Required work =>
Check every line of the entries below for "Slapukų", and copy the lines that have it.

Dataset records
+++

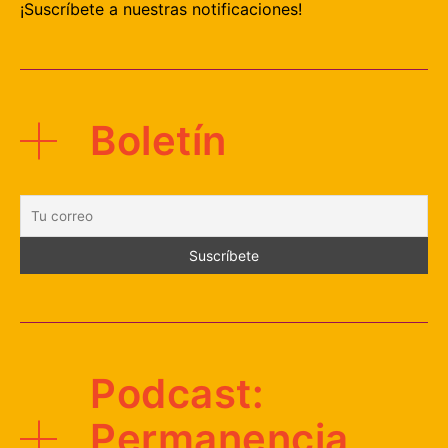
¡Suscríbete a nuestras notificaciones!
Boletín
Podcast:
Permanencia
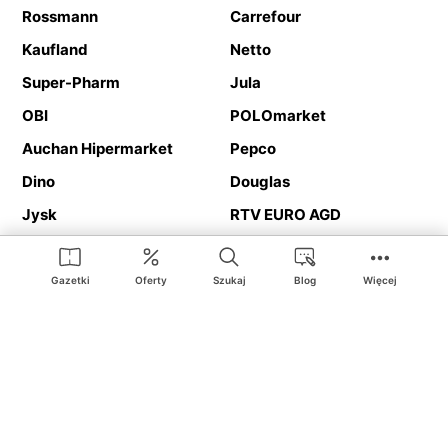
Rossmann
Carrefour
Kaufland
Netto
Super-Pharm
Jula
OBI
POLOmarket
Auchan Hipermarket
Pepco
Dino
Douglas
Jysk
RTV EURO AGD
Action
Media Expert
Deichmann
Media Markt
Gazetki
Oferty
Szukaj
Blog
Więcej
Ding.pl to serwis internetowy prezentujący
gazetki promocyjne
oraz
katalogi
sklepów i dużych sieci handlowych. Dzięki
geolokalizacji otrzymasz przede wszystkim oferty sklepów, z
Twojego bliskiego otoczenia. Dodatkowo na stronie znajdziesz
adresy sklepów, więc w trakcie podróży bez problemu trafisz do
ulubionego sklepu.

+++

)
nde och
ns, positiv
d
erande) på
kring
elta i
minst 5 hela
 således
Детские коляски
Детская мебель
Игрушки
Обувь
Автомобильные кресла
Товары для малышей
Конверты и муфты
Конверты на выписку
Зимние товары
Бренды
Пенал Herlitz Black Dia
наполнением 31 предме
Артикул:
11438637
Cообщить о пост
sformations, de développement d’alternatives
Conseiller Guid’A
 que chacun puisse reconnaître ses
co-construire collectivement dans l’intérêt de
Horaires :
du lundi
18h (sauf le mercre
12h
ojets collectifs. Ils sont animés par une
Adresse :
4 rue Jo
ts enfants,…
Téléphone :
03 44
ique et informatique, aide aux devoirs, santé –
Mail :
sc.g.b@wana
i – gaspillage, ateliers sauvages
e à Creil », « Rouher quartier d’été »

+++

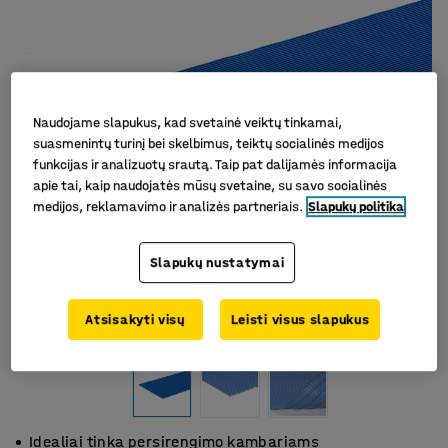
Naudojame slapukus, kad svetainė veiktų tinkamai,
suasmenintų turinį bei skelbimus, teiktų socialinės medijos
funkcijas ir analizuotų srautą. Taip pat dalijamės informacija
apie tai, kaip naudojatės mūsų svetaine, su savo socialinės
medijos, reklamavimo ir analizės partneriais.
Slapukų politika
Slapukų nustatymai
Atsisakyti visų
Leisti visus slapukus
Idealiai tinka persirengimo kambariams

+++

Exercise result =>
Slapukų politika
Slapukų nustatymai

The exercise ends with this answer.